The design consists of a series of "pages" that allows the user to prepare the application. Each of the pages will need some validation of the input, and to perform some logic when moving to the next page in the wizard, and the final setup logic occurs at the end of the process.

I note that Isowords has a very limited onboarding system, with a linear set of steps but not a huge amount of computation behind it. Adding more logic to the Onboarding reducer seems silly, and my application needs to perform somewhat sophisticated activities with some steps, such as connecting to network services.

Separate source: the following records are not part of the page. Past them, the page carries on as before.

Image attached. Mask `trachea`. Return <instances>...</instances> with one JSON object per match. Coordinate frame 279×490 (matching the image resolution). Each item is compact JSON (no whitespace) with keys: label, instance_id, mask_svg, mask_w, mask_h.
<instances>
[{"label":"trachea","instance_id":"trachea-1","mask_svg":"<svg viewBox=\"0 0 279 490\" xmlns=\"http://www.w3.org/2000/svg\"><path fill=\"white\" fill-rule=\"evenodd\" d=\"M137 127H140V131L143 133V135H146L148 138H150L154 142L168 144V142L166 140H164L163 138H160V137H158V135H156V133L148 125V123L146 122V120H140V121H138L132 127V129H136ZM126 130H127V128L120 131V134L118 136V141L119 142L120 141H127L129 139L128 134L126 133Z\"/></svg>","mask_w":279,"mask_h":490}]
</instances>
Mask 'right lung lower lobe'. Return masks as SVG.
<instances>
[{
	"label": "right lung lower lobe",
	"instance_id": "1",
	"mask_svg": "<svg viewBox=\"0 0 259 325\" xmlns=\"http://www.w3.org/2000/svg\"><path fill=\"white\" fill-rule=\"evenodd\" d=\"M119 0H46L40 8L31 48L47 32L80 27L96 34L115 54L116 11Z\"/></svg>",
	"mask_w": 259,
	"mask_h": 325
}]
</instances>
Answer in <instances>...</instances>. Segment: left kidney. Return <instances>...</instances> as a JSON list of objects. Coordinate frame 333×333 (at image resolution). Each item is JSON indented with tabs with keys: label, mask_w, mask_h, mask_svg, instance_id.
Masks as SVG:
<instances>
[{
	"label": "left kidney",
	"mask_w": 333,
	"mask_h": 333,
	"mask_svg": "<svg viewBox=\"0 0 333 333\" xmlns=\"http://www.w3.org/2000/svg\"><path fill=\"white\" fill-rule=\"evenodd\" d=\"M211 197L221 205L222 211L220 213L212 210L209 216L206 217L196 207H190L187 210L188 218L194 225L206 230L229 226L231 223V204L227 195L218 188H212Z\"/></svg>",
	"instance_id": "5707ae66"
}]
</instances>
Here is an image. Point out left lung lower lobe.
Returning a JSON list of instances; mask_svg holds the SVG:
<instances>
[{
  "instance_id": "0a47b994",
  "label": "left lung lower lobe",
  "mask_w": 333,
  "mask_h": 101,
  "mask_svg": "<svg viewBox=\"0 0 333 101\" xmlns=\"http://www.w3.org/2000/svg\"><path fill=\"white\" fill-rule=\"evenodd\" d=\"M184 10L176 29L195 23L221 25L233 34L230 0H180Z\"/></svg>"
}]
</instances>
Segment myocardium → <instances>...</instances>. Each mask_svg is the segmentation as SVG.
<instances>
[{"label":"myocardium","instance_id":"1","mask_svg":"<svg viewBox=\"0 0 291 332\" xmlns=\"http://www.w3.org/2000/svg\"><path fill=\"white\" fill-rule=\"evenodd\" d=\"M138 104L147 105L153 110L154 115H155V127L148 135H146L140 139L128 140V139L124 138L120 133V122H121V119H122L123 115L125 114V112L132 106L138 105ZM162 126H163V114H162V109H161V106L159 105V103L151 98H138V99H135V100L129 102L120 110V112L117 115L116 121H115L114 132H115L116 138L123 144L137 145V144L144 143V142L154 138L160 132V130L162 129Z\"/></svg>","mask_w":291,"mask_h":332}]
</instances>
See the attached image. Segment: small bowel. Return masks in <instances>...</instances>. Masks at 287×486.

Has anybody got any experience with this kind of problem and might be able to offer some design hints? Should I just use the Destination pattern and implement a basic Reducer/View pair for each (though I suspect this may lead to massive "if" statements in both the view and reducer)? Or is there a clever way I've missed that might simplify the amount of boilerplate TCA code I need?

Thanks!

Hi @sbwilson, I think most likely you would want to approach this using stack-based navigation. That goes for whether you are building a "wizard" in TCA or in vanilla SwiftUI.

This allows each page of the wizard to be responsible for its own logic, and then the feature at the root of the stack can integrate all the features together. We have docs about navigation stacks here.

You can also use the Destination pattern, which we call tree-based navigation, but that works best when the wizard has a very explicit sequence of steps. If the steps can be mixed in matched in complicated ways, the stack-based approach is more appropriate.